Day 1 with Workflows — Your first step to Hello World
With more and more interconnected services, making sense of their interactions becomes critical. With Google Cloud Workflows, developers can orchestrate and automate such complex systems by creating serverless workflows.
In this series of articles, we will learn together how to use Goole Cloud Workflows, and get to know all its features, with short and easy to read tutorials. For our first day, we’ll discover and use the Workflows UI in the cloud console. We will create a simple “hello world” workflow, consisting of a simple step. Going further, in the coming days, we’ll learn more about advanced features. But first things first!
In the Google Cloud console UI, you can locate Workflows in the Tools
section of the hamburger menu:
You can pin this menu item, to have it stick at the top of the list.
The first time you are accessing this page, you’ll be greeted with the following screen,
which will ask you to enable the Workflows API. So just click on ENABLE
:
Once the API is enabled, you’ll be in the Workflows home screen:
Click on the CREATE
button to create your first workflow definition:
Find a name for your workflow (it should start with a letter). You can provide an optional description. Currently, only “us-central1” is available for the beta of Workflows, but more regions will be available later on.

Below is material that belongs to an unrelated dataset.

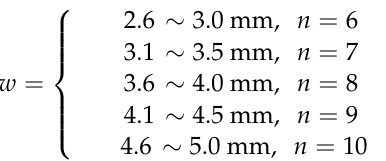
Figure 10. The relationship between the crack width and the number of pixels occupied. Therefore, in the flat interval, the index of the number of pixels occupied by the cracks can roughly judge the crack width range. The specific Equation (16) is shown below.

Notice that we have to select a service account that Workflows will use to call other Google Cloud APIs, however here, there’s a warning telling us that the project requires a service account.
As I’ve created a brand new project, I didn’t have any service account created.
If you had used, for example, Cloud Functions beforehand, a default service account would have been created. If you need to create a service account,
you can create one in IAM & Admin > Service Accounts
, then use this one.
My first workflow will be called w01-first-workflow
:
Move on to the next section with the NEXT
button.
That’s where you will define your workflow:
This first workflow consists in one single step, called sayHello
,
and whose sole purpose is to return a hello world message:
- sayHello:
return: Hello from Cloud Workflows!
As you can see, workflow definitions are written using the YAML configuration language.
Click DEPLOY
to deploy the workflow. You will then see the details of your new workflow.
In the “executions” tab, you can see past executions.
In the logs
section, you can see the logging messages associated with your workflow creation, deployment and executions:
And in the definitions
section, you can see the YAML description you just created:
Now click on the EXECUTE
button. You will see the input section
(we’ll learn about input arguments in an upcoming article), and the YAML definition.
Click the other EXECUTE
button:
You will see the result of your execution (succeeded
, with other details about the execution),
as well as both the input and the output, with our greeting message:
And here you are! You created your first workflow definition, and launched the first execution of this workflow!
In the coming days, we will have a closer look at the structure of workflow definitions (its steps), how to define input arguments, but also how to create an execution of a workflow from the command-line.